Rule 5 — no any, Zod on external JSON
// ❌
const data: any = response
const user = data as User
// ✅ — the model's response is validated before it's used
const AnalysisSchema = z.object({
mind_score: z.number().int().min(0).max(100),
emotions: z.array(z.object({
label: z.string(),
type: z.enum(['pos', 'neu', 'neg']),
})).max(5),
})
In an AI app, the model’s response is JSON whose shape you don’t control. any lets you believe everything’s fine until the prod crash. Zod turns a model hallucination into a caught error.

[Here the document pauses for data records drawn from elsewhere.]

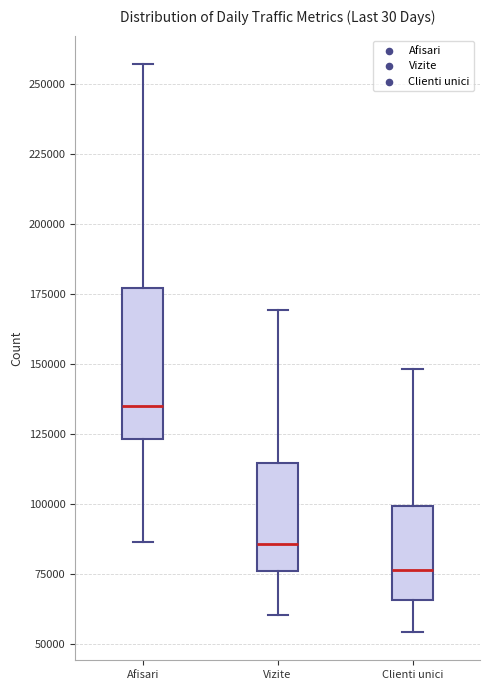

Reading left to right, transcribe this box plot: for each box, give where its median line is, the range the box spans, and where its two whiskers end, as read against the y-axis. The values are not printed on the chart, so give them approximately, as read against the axis.

Afisari: median 135000, box 125000 to 175000, whiskers 85000 to 255000
Vizite: median 85000, box 75000 to 115000, whiskers 60000 to 170000
Clienti unici: median 75000, box 65000 to 100000, whiskers 55000 to 150000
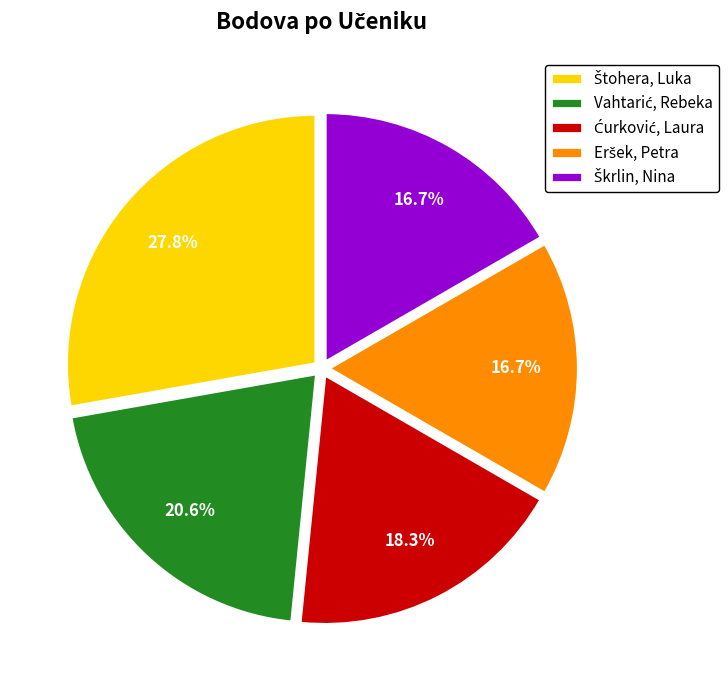

Is there any slice that represents more than half of the pie?

No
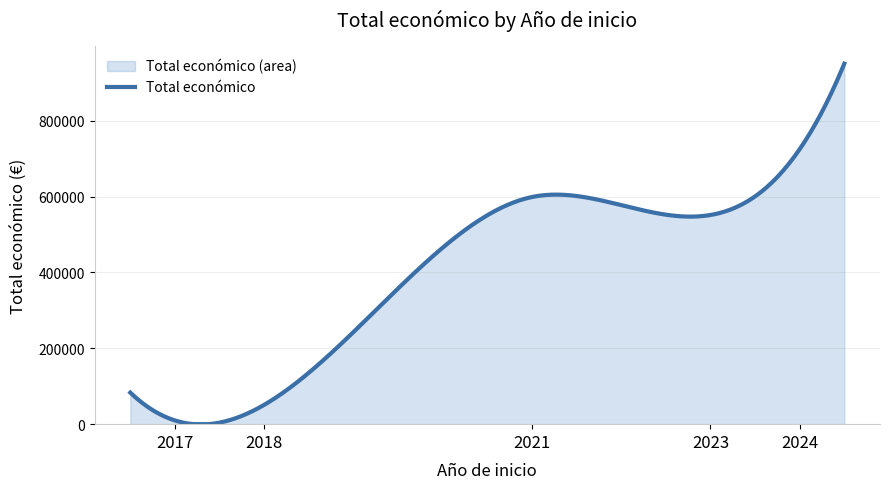

What is the greatest value displayed?

950059.2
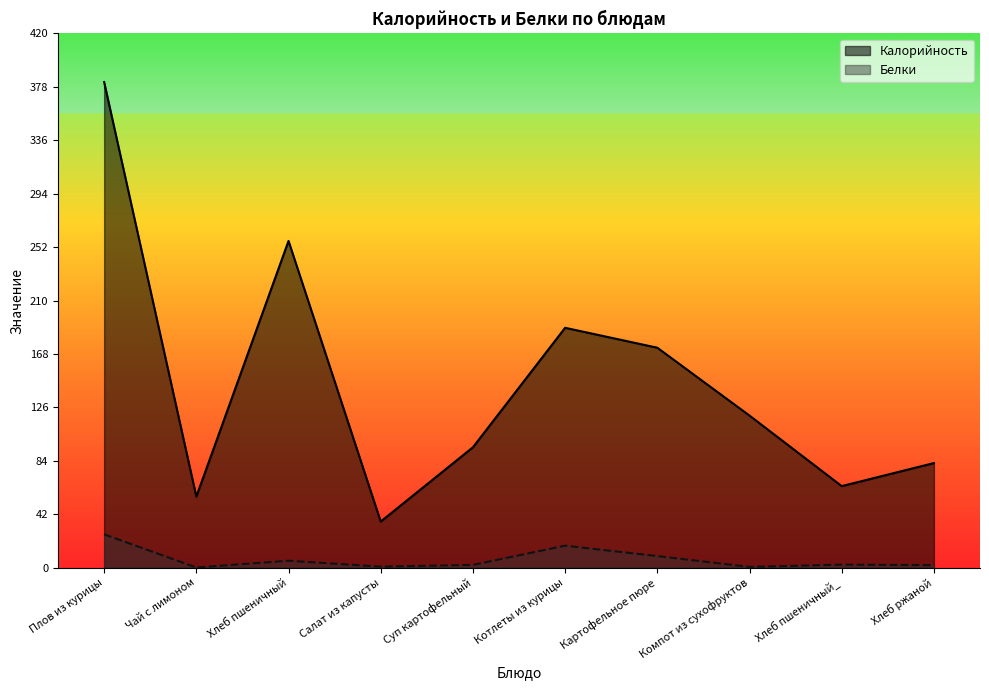

At which category does the chart reach its minimum across all series?

Чай с лимоном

Rule 6 — never swallow an error
Every error becomes a type (NETWORK_ERROR, ANALYSIS_FAILED, AUDIO_TOO_SHORT…) surfaced to the UI, which forces you to decide what to show.
The checklist that closes the loop
All ten rules end up as a commit checklist in the CLAUDE.md:
□ No file > 120 lines
□ No function > 20 lines
□ No `any` TypeScript
□ No silently swallowed error
□ No logic in the JSX
□ Magic numbers live in constants/
I can ask Claude to run through it before every commit. Both of us, really.
What it changes
Before these rules, every agent PR cost me the same 5 fixes: “split this file”, “drop that any”, “pull this logic out of the render”. Now they’re in the contract. The agent applies them by default, and I review code that looks like mine — not like the GitHub average.